Romance Insider - U.K. Gilts Advance After Bear Gets Emergency Bailout From Fed

U.K. Gilts Advance After Bear Gets Emergency Bailout From Fed
U.K. government bonds rose after Bear Stearns Cos. got an emergency bailout from JPMorgan Chase & Co. and the Federal Reserve, stoking concern credit-market losses are spreading.

Gilts climbed for a second day, paring their first weekly decline in three, as stocks plummeted after Bear Stearns said its cash position had “significantly deteriorated.” The U.K.’s FTSE 100 Index reversed a weekly gain after the U.S. securities firm dropped as much as 53 percent in New York Stock Exchange composite trading to the lowest level in a decade.

“This really shows just how dire the situation in the U.S. banking sector is,” said Nick Stamenkovic, a strategist at RIA Capital Markets in Edinburgh. “As expected, risky assets such as stocks have sold off, while government bonds remain very well- supported. After Bear’s announcement, clearly the risk is that other banks are likely to be facing serious troubles.”

The yield on the two-year note fell 7 basis points to 3.80 percent by 4 p.m. in London. The price of the 5.75 percent security due December 2009 climbed 0.11, or 1.1 pounds per 1,000- pound ($2,031) face amount, to 103.22.

Ten-year gilt yields slipped 5 basis points to 4.31 percent. Two-year yields notes fell in the week, with the yield advancing 6 basis points. Yields move inversely to bond prices.

Investors sought the relative safety of government bonds as stocks reversed earlier gains. The U.K.’s FTSE 100 Index dropped 1.2 percent, while the Dow Jones Stoxx 600, a benchmark for Europe, fell 1.3 percent. In the U.S., the Standard & Poor’s 500 lost 1.7 percent, the most in a week.

`Safe-Haven Flows’

“The Bear Stearns plan is basically a rescue plan and it’s bad news,” said Jose Garcia-Zarate, a London-based fixed-income strategist at 4Cast Ltd. “People are wanting to preserve capital and we’re seeing safe-haven flows into the core markets.”

The pound fell against the dollar, still headed for a fifth weekly gain as traders pared bets on interest-rate cuts, even after the announcement on Bear Stearns.
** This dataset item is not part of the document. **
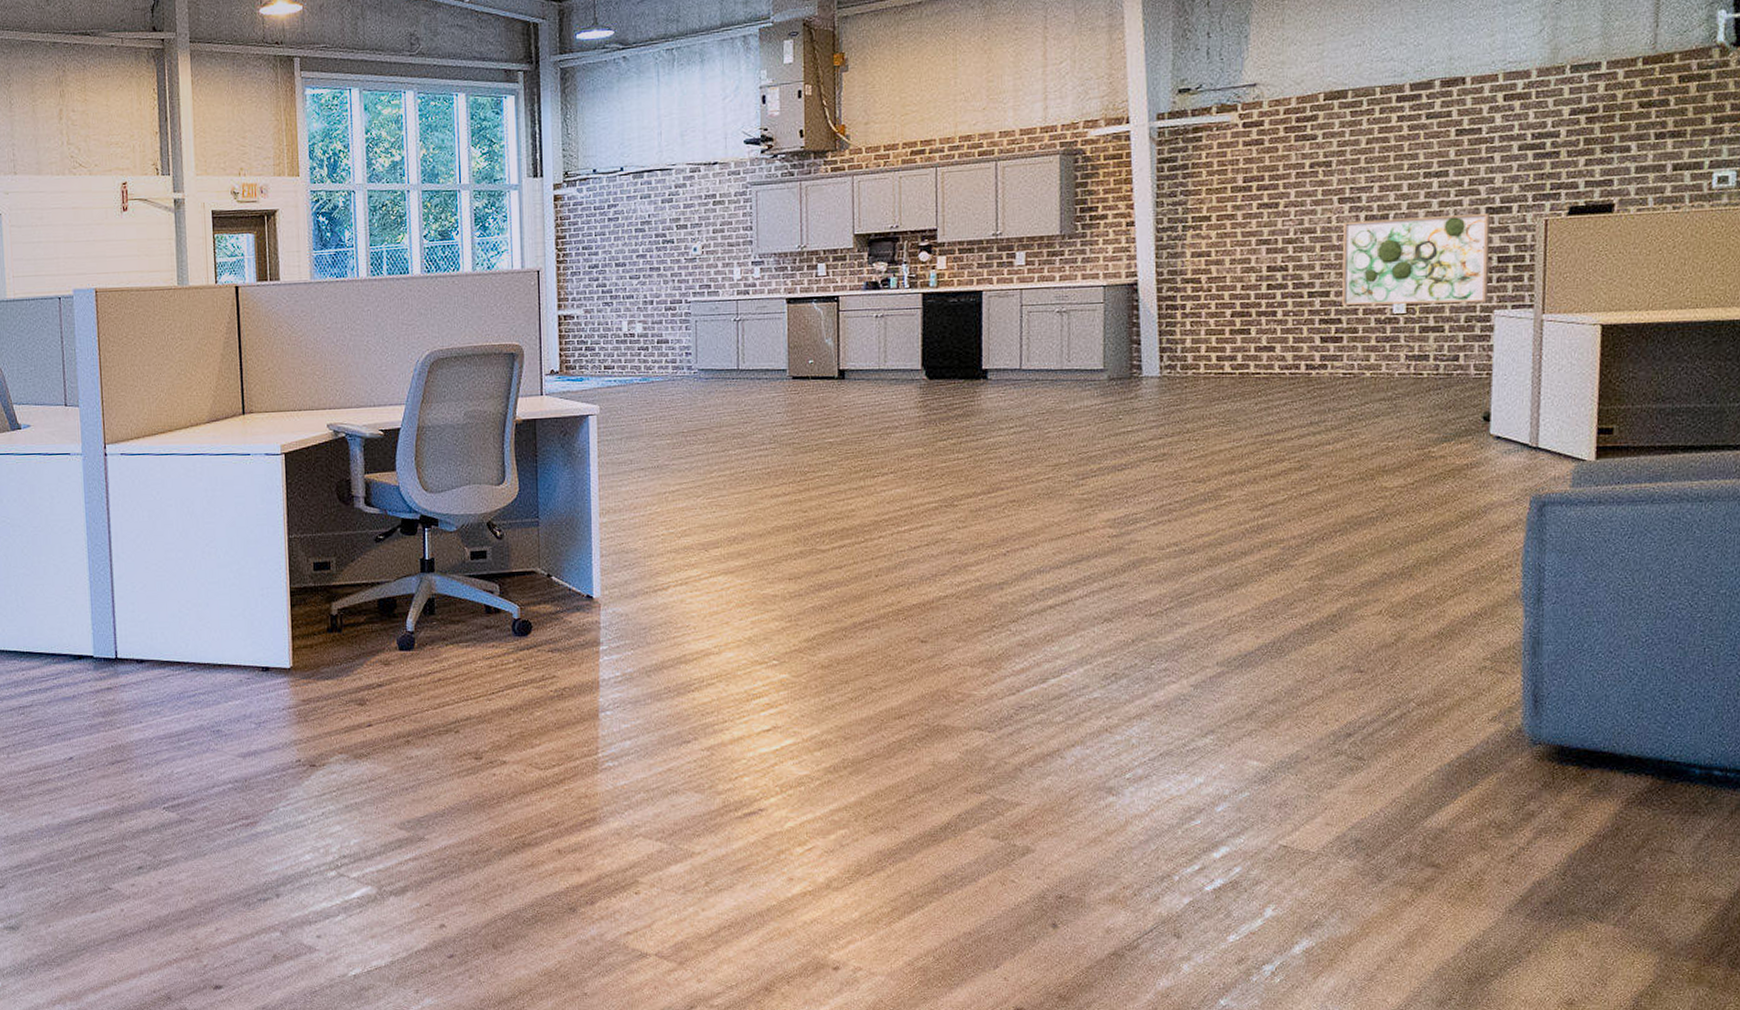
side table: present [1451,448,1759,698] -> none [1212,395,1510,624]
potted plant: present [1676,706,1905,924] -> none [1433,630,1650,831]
Britain’s currency traded 0.2 percent lower at $2.0298, poised for a 0.8 percent advance in the week. The pound was little changed at 76.86 pence per euro.

“We’re less dovish than the market on how much the Bank of England will lower rates this year,” said Daragh Maher, a senior currency strategist at Calyon, the investment-banking arm of Credit Agricole SA. “They’re going at a measured pace.”

Today’s advance in gilts pared a weekly decline. Bonds fell in the week on speculation accelerating inflation in Europe’s second-biggest economy will encourage the Bank of England to slow the pace of any interest-rate cuts, even as the fallout from the U.S. subprime-mortgage collapse spreads across the Atlantic.

Gieve on Inflation

U.K. central bank Deputy Governor John Gieve said today curbing inflation is “absolutely key” to policy makers.

A bank report yesterday showed expectations for price growth rose to the highest since 1999. British consumers predict prices will increase 3.3 percent in the next 12 months, up from 3 percent in November and the highest median result since the report started in 1999, according to the Bank of England report. The survey by GfK NOP Ltd. included 3,985 responses collected from Feb. 7 to Feb. 19.

The spread, or difference in yields, between two- and 10- year U.K. securities was at 51 basis points, down from 57 basis points a week ago as traders reduced wagers borrowing costs will fall. The spread was at a 4 1/2-year high of 61 basis points on March 10.

Two-year notes fell the most in a decade March 12 after the U.K. government said it will sell a record amount of debt in the next fiscal year. The announcement followed Chancellor of the Exchequer Alistair Darling’s debut budget speech to parliament.

The implied yield on the U.K.’s interest-rate futures contract due June climbed 6 basis points today and 24 basis points this week to 5.61 percent.

The Bank of England will cut its main rate from 5.25 percent to 5 percent by midyear, 4.75 percent by the end of the third quarter and 4.5 percent by year-end, according to the weighted average of 20 responses to a Bloomberg survey.